**SOURCE DATA**:
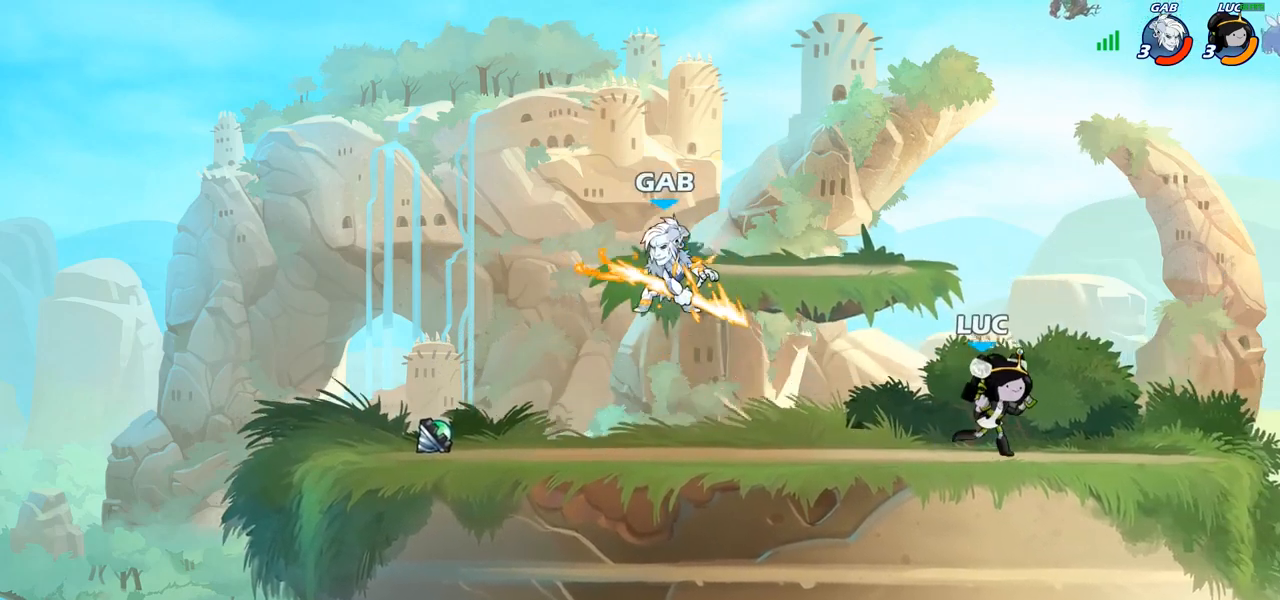
{"buttons": ["CIRCLE"], "left_stick": "right", "right_stick": "center", "events": [[117, "R1", "down"], [117, "R2", "down"], [233, "R1", "up"], [233, "R2", "up"], [400, "left_stick", "right"], [450, "CIRCLE", "down"]]}
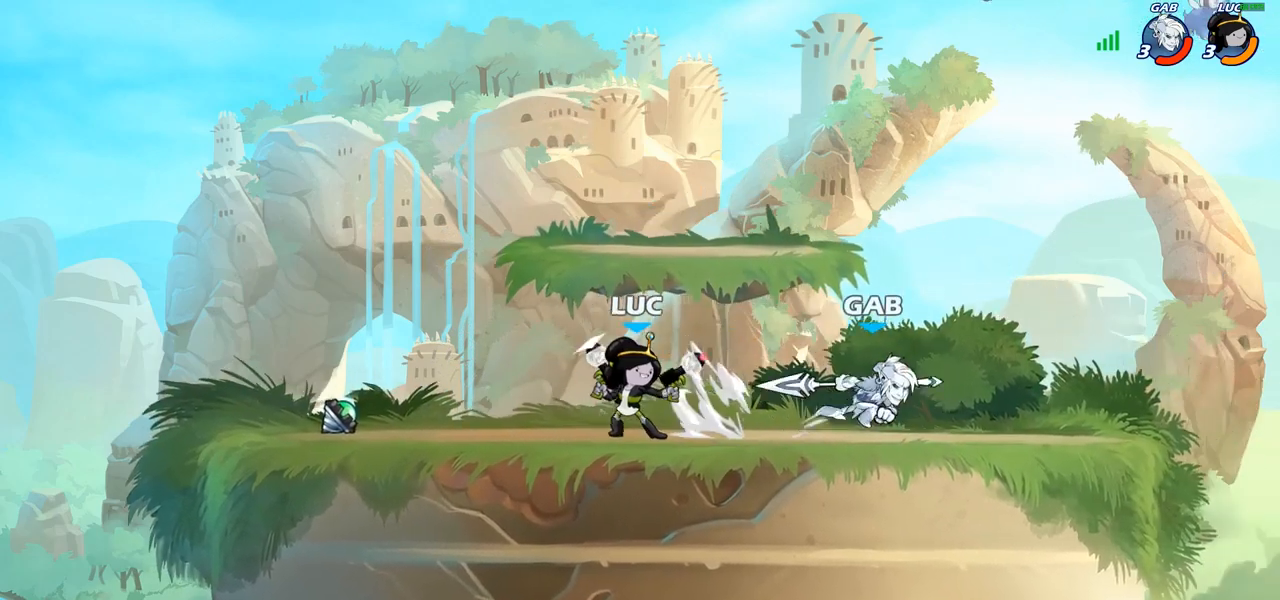
{"buttons": [], "left_stick": "center", "right_stick": "center", "events": [[33, "CIRCLE", "up"], [367, "left_stick", "center"]]}
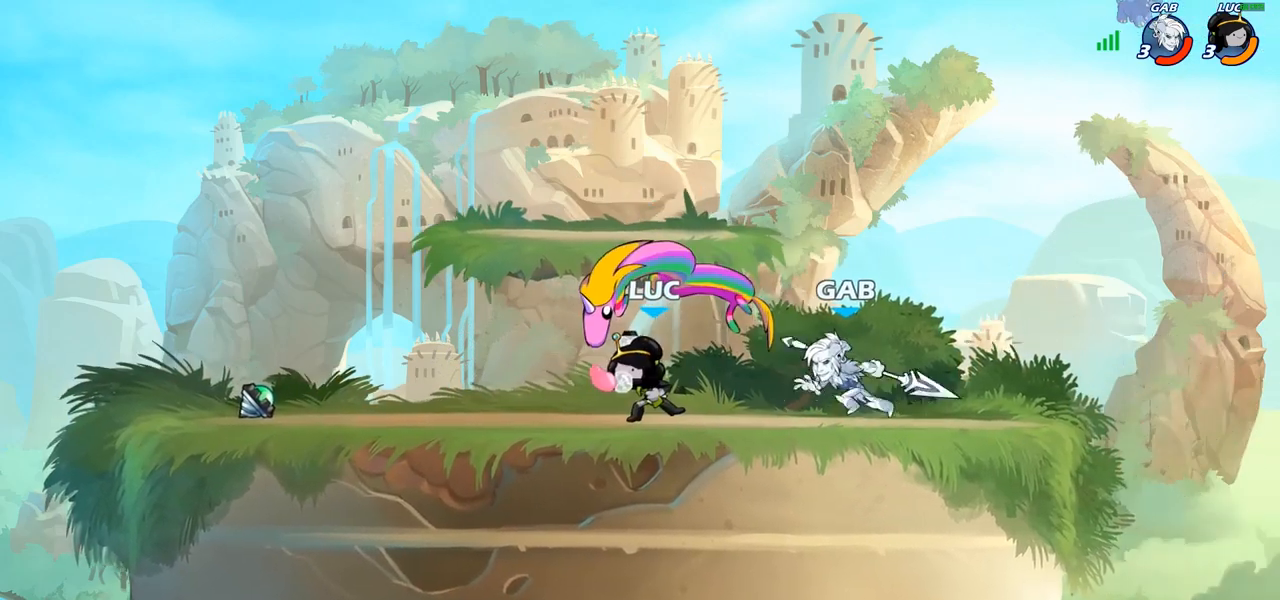
{"buttons": [], "left_stick": "center", "right_stick": "center", "events": []}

**PROBLEM DESCRIPTION**:
Please return the full listing exactly as given, with the images left out.

**REPLY TO THE TASK**:
{"buttons": ["CIRCLE"], "left_stick": "right", "right_stick": "center", "events": [[117, "R1", "down"], [117, "R2", "down"], [233, "R1", "up"], [233, "R2", "up"], [400, "left_stick", "right"], [450, "CIRCLE", "down"]]}
{"buttons": [], "left_stick": "center", "right_stick": "center", "events": [[33, "CIRCLE", "up"], [367, "left_stick", "center"]]}
{"buttons": [], "left_stick": "center", "right_stick": "center", "events": []}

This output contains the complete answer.